Foltervorwürfe in Militärakademie: Fähnriche nehmen erstmals Stellung

Die geübte Gefangennahme sei regelmäßig unterbrochen worden, um die Situationen nachzubesprechen. „Außerdem gab es zwei ungestörte Schlafphasen, um zu regenerieren“, so die Soldaten.

"Meilenstein"

Die Ausbildung, welche sonst nur Militärpiloten und Spezialeinsatzkräfte erhalten, sei ein „Meilenstein“ ihrer Offiziersausbildung gewesen. „Wir haben einen Beruf gewählt, der uns fordert. Für uns steht fest: Die gesamte Ausbildung dient der Erfüllung von Aufgaben im Einsatzfall. Wenn wir das nicht leisten können, werden wir im Ernstfall nicht diejenigen schützen können, denen wir verpflichtet sind“, erklären die Soldaten.

Wie es in der Stellungnahme heißt, habe sie diese „Übung zu besseren Offizieren gemacht.“ Die falschen Vorwürfe werden sich im Zuge der Ermittlungen auflösen und wir sind jederzeit bereit, über diesen Ausbildungsteil Zeugnis abzulegen, lautet die Stellungnahme.

Aufgabe 1:
Wer erhält laut dem Lesetext über die Foltervorwürfe diese Ausbildung sonst?
Aufgabe 2:
Wie begründen die Soldaten im Lesetext über die Foltervorwürfe, dass sie die fordernde Ausbildung für notwendig halten?
Aufgabe 3:
Aktualisiere im Lesetext über die Foltervorwürfe den Abschnitt, der mit „Foltervorwürfe in Militärakademie: Fähnriche“ beginnt und bis einschließlich „erklären die Soldaten.“ reicht, und setze dabei „Fähnriche“ an die Stelle von „Soldaten“.

[Zeilen aus einem Datensatz]
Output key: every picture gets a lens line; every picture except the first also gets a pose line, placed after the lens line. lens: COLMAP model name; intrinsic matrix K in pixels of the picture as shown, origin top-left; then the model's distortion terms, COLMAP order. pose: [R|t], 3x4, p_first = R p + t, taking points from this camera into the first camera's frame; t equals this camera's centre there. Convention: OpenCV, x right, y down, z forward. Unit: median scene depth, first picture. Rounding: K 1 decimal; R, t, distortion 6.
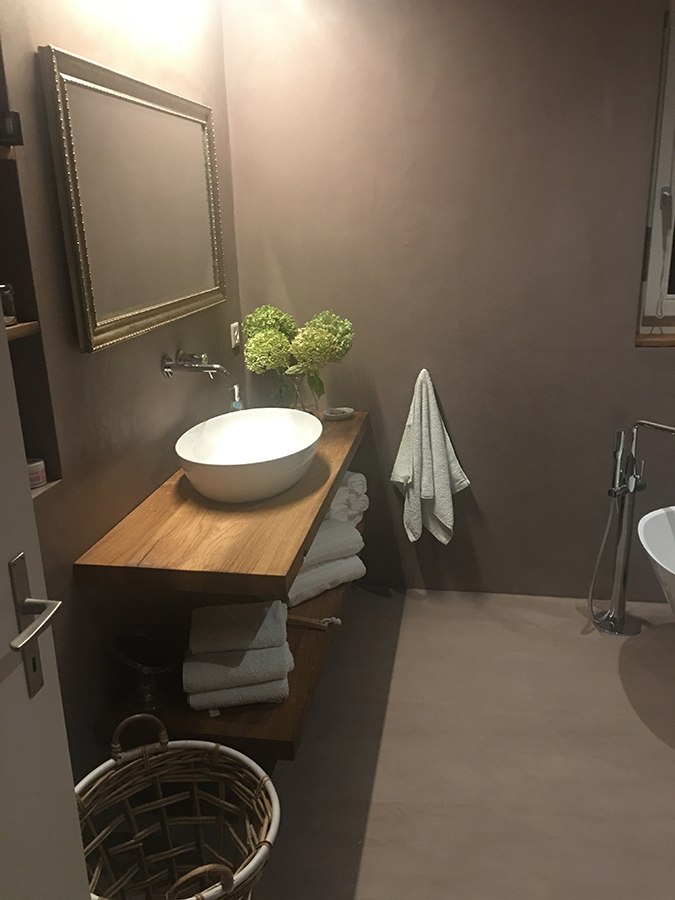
lens RADIAL K [[750.9, 0, 334.7], [0, 750.9, 444.7], [0, 0, 1]] dist [0.037647, -0.013450]
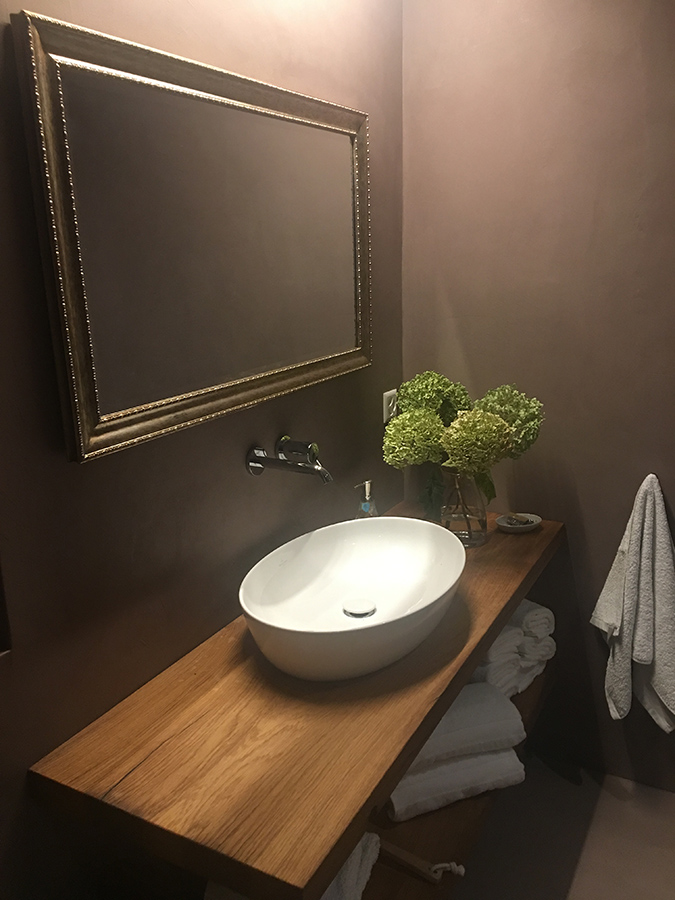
lens RADIAL K [[750.9, 0, 334.7], [0, 750.9, 444.7], [0, 0, 1]] dist [0.037647, -0.013450]
pose [[0.943413, 0.082387, -0.321222, 0.072464], [-0.093430, 0.995443, -0.019086, -0.096419], [0.318186, 0.048018, 0.946812, 0.283112]]
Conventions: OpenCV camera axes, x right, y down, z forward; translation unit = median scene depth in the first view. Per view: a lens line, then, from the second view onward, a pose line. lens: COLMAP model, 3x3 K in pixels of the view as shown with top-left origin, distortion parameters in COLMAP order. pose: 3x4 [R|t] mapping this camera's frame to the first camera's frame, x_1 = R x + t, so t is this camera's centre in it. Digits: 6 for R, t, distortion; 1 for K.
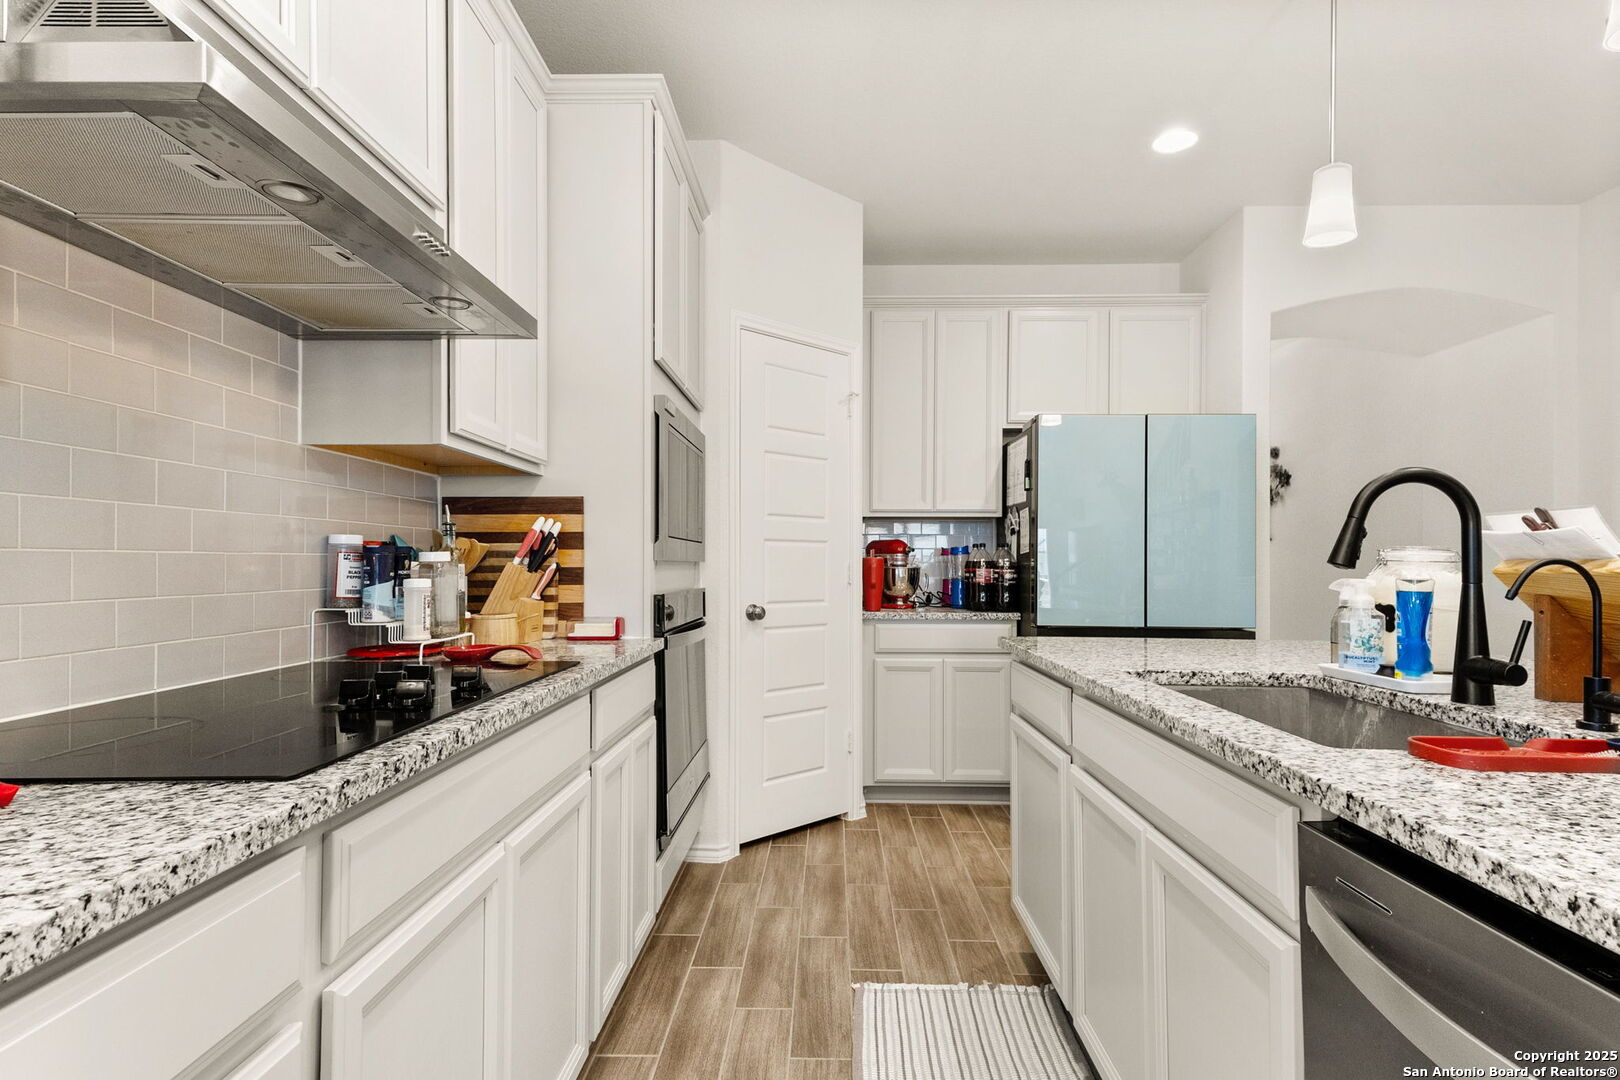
lens RADIAL K [[780.4, 0, 794.2], [0, 780.4, 565.5], [0, 0, 1]] dist [0.001013, -0.000369]
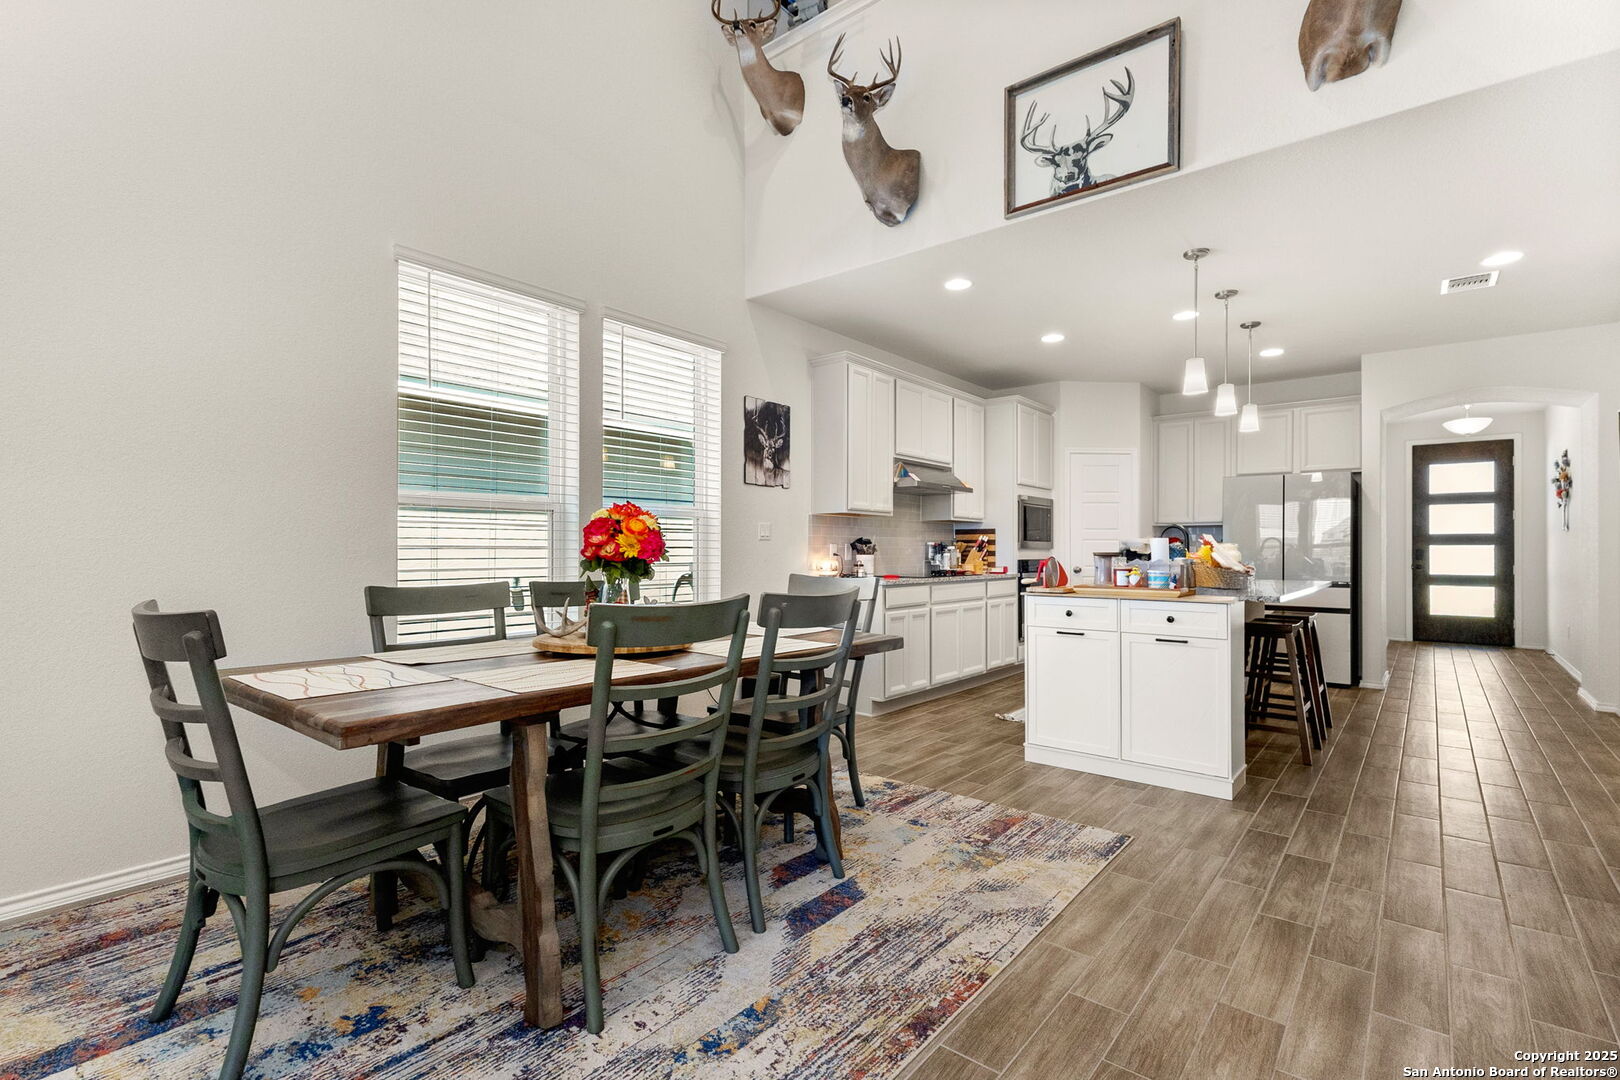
lens RADIAL K [[780.4, 0, 801.7], [0, 780.4, 554.4], [0, 0, 1]] dist [0.001013, -0.000369]
pose [[0.786650, 0.002178, -0.617396, 1.277594], [-0.003749, 0.999992, -0.001250, 0.029282], [0.617388, 0.003298, 0.786652, -2.371984]]
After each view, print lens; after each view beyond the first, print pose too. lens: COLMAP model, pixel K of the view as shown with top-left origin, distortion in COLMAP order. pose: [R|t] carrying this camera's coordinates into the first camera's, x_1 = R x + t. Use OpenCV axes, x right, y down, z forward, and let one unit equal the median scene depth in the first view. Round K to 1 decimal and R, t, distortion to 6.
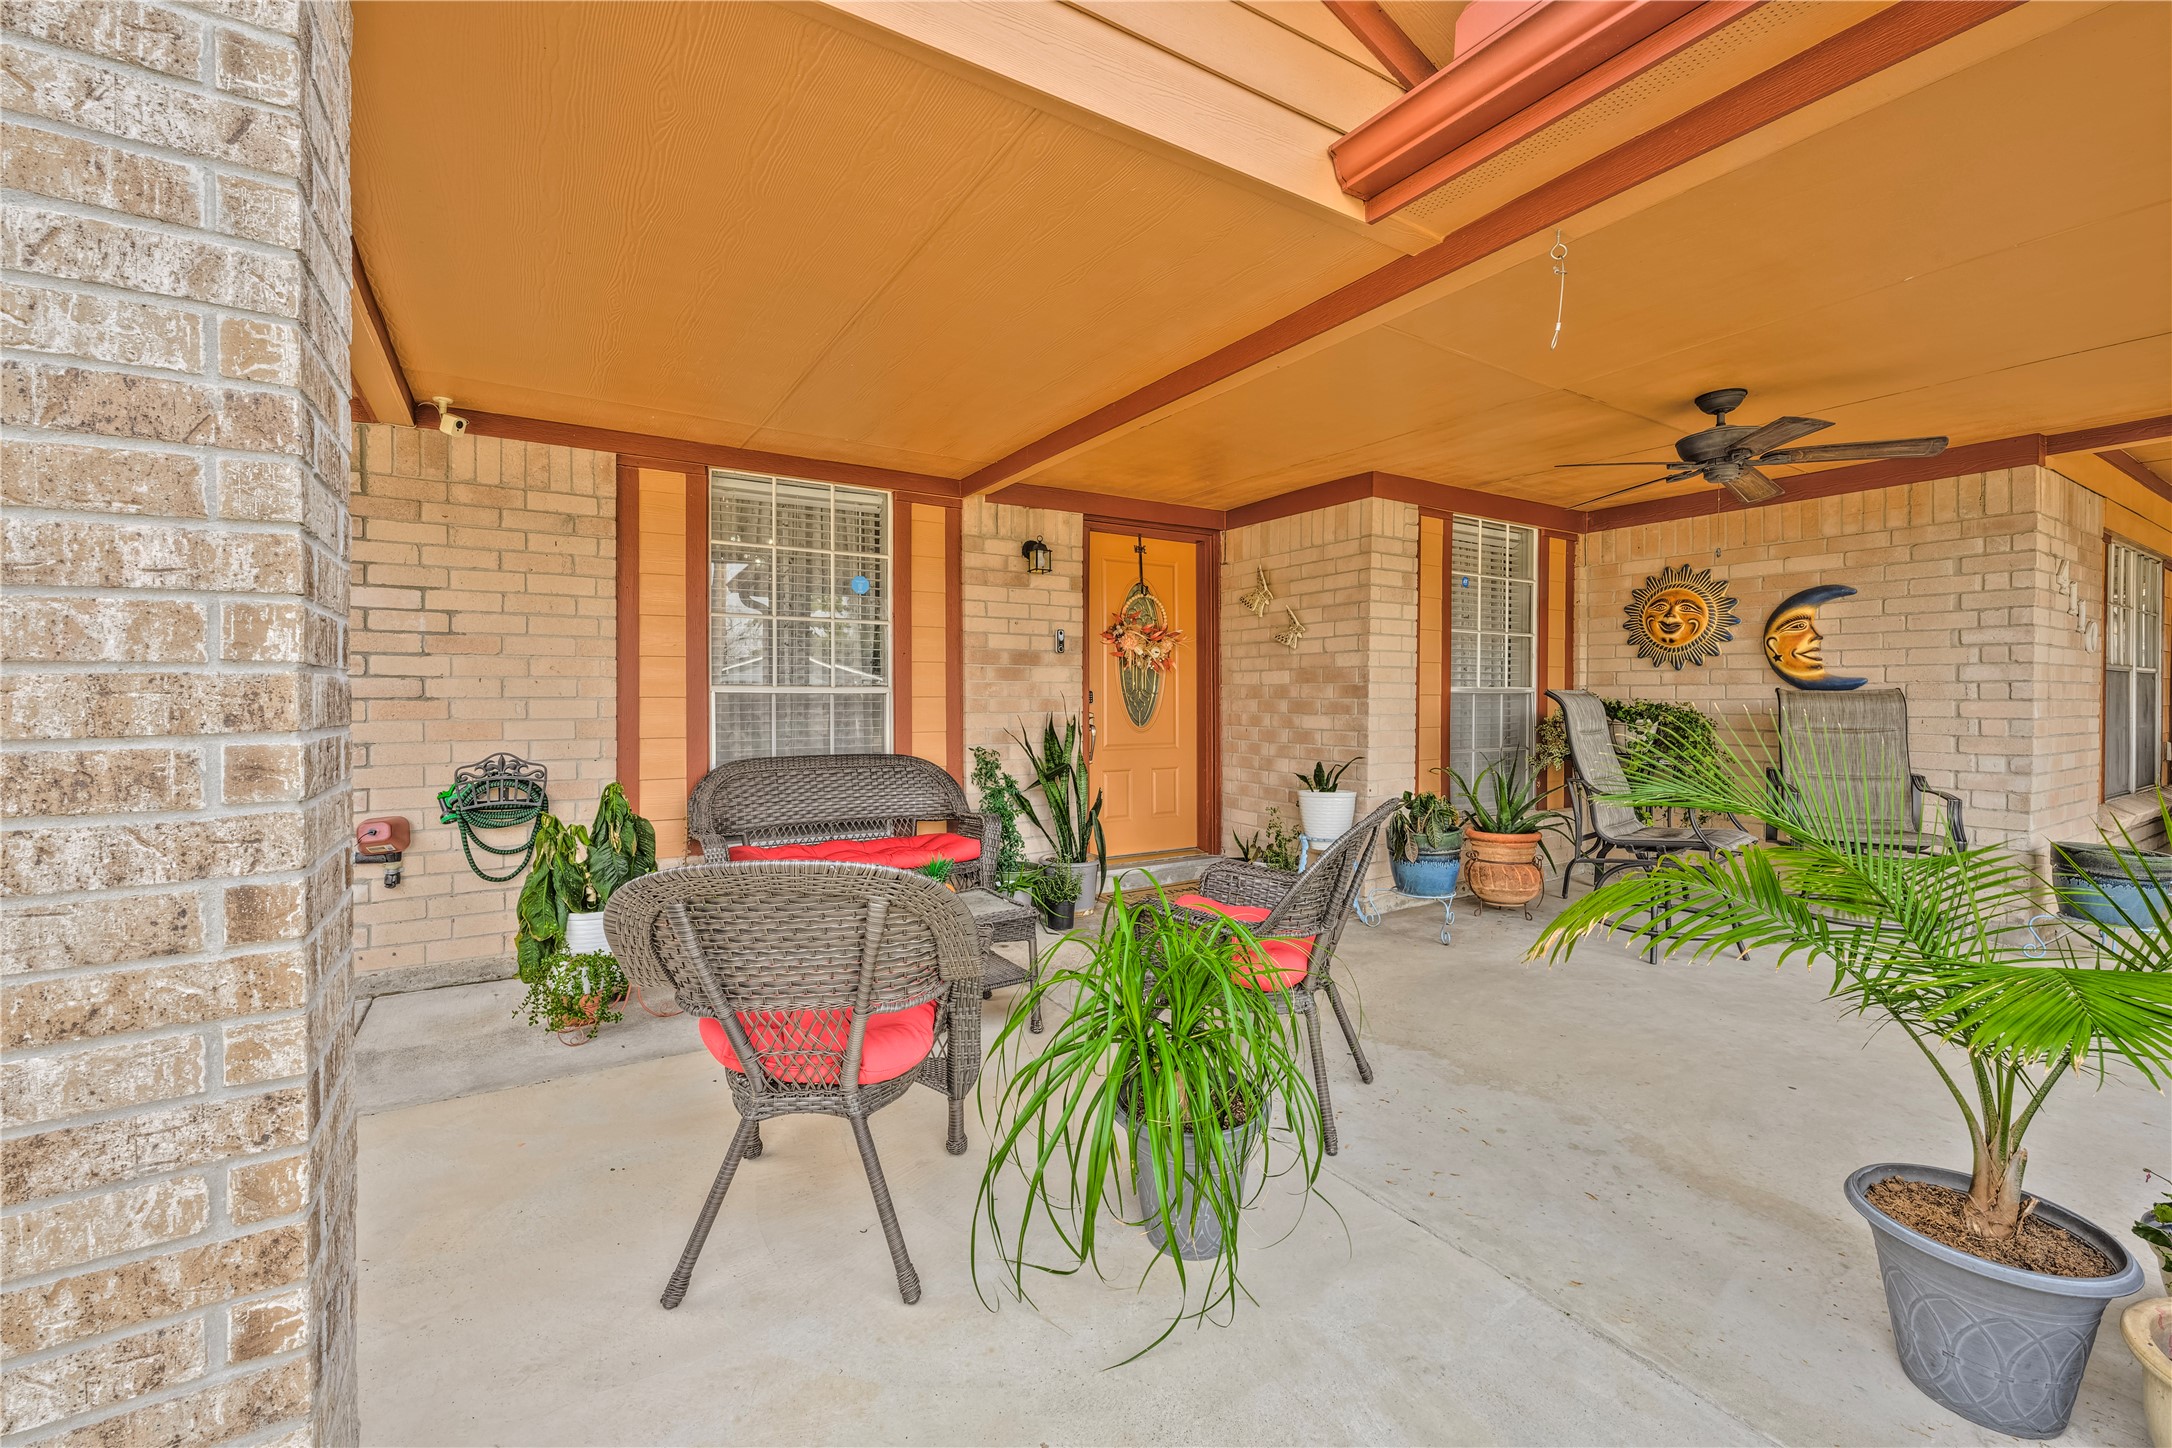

Antwort 1:
Militärpiloten und Spezialeinsatzkräfte.

Antwort 2:
Die gesamte Ausbildung dient nach ihrer Aussage der Erfüllung von Aufgaben im Einsatzfall. Können sie das nicht leisten, werden sie im Ernstfall diejenigen nicht schützen können, denen sie verpflichtet sind.

Antwort 3:
Foltervorwürfe in Militärakademie: Fähnriche nehmen erstmals Stellung

Die geübte Gefangennahme sei regelmäßig unterbrochen worden, um die Situationen nachzubesprechen. „Außerdem gab es zwei ungestörte Schlafphasen, um zu regenerieren“, so die Fähnriche.

"Meilenstein"

Die Ausbildung, welche sonst nur Militärpiloten und Spezialeinsatzkräfte erhalten, sei ein „Meilenstein“ ihrer Offiziersausbildung gewesen. „Wir haben einen Beruf gewählt, der uns fordert. Für uns steht fest: Die gesamte Ausbildung dient der Erfüllung von Aufgaben im Einsatzfall. Wenn wir das nicht leisten können, werden wir im Ernstfall nicht diejenigen schützen können, denen wir verpflichtet sind“, erklären die Fähnriche.